* **TASK PROMPT**
Line for line, return the data exactly, omitting all pictures.

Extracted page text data
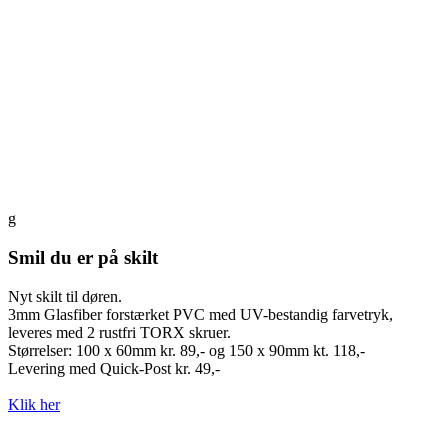
g
Smil du er på skilt
Nyt skilt til døren.
3mm Glasfiber forstærket PVC med UV-bestandig farvetryk, 
leveres med 2 rustfri TORX skruer.
Størrelser: 100 x 60mm kr. 89,- og 150 x 90mm kt. 118,-
Levering med Quick-Post kr. 49,-
Klik her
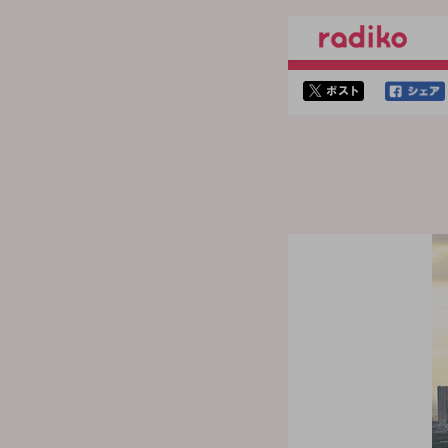
twitterでシェア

* **FINISHED EXERCISE**
g
Smil du er på skilt
Nyt skilt til døren.
3mm Glasfiber forstærket PVC med UV-bestandig farvetryk, 
leveres med 2 rustfri TORX skruer.
Størrelser: 100 x 60mm kr. 89,- og 150 x 90mm kt. 118,-
Levering med Quick-Post kr. 49,-
Klik her
twitterでシェア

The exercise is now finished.